Exclusive: Opposition Faces Credibility Crisis, BJP Will Gain 325-350 Seats, Says Yogi Adityanath | Latest India News
Uttar Pradesh Chief Minister Yogi Adityanath has expressed confidence that the ruling Bharatiya Janata (BJP) party will easily win next year’s parliamentary elections in the state. In fact, the chief minister said the party would surpass its total of 312 seats in 2017 and win between 325 and 350 seats.
In an interview with the Hindustan Times, Adityanath, 49, shook his government’s record in governance, economic development and public order to back up his claim.
Read the full interview
Adityanath is confident that he will overcome any opposition to power by focusing on his government’s record on governance and properly solving the caste equation.
“I am totally confident in the idea of returning. I understand the political dynamics of the UP very well, as I have been active in state politics for the past 23 years. I am confident in the political understanding and maturity of the UP electorate, ”he said.
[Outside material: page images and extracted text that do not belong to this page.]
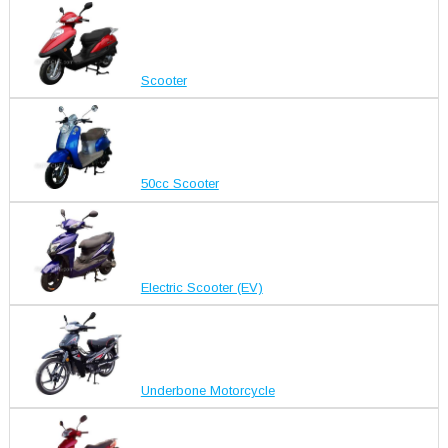
Scooter
50cc Scooter
Electric Scooter (EV)
Underbone Motorcycle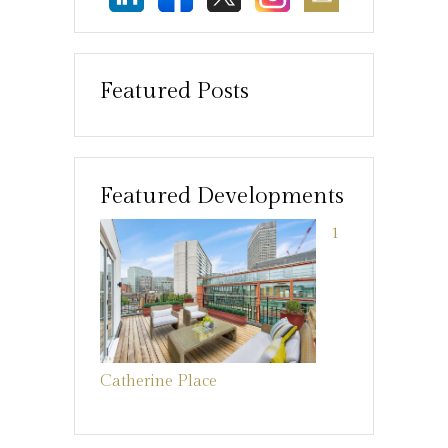
Featured Posts
Featured Developments
1
Catherine Place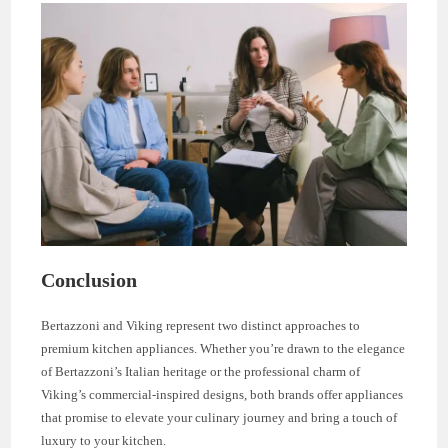
Conclusion
Bertazzoni and Viking represent two distinct approaches to
premium kitchen appliances. Whether you’re drawn to the elegance
of Bertazzoni’s Italian heritage or the professional charm of
Viking’s commercial-inspired designs, both brands offer appliances
that promise to elevate your culinary journey and bring a touch of
luxury to your kitchen.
On September 26, he expanded his cabinet, making room for seven other ministers in a move he then described as achieving “social equilibrium” and giving “representation to all sections of society”. Adityanath is also clear that the ongoing agricultural unrest led by Union leader Bharatiya Kisan (BKU) Rakesh Tikait will have no electoral impact in the western UP, an area that has been the stronghold of the BJP in the past.
“It’s pretty clear that our rivals are funding the farmer agitation, which only impacts states where middlemen, or araathiyas, operate. In UP, the farmer is in direct contact with the government for supply and compensation. As the opposition has no other problem to report, it is trying to stir up this so-called peasant unrest.
Still, analysts say the BJP could suffer damage in this region dominated by the Jat community, a dominant agrarian group that protested against the three farm reform laws passed by the Union government last year.
The CM, who heads the Gorakhnath temple in Gorakhpur, also spoke about progress in infrastructure (especially highways and airports) and public order.
Responding to a question about the ability of a chief priest to rule a state as large as Uttar Pradesh, Adityanath said, “How can you cage or limit a bhagwa (saffron) wearing a yogi to the sole? religion? How I worship is my right. But for my country, for my society, what to do and how to do it is my primary responsibility. I worked there before becoming CM; only now my field of work has widened. But I never tried to project myself because I believe in teamwork. I work for the rapid development of my state and my country.
As the BJP’s election campaign in the state is launched, the opposition, which is fragmented, has been slow to start its own.
The opposition has a credibility crisis, Adityanath said, but given the complexity of the state and ever-changing caste equations, he’s taking no chances – something evident in the cabinet’s recent expansion.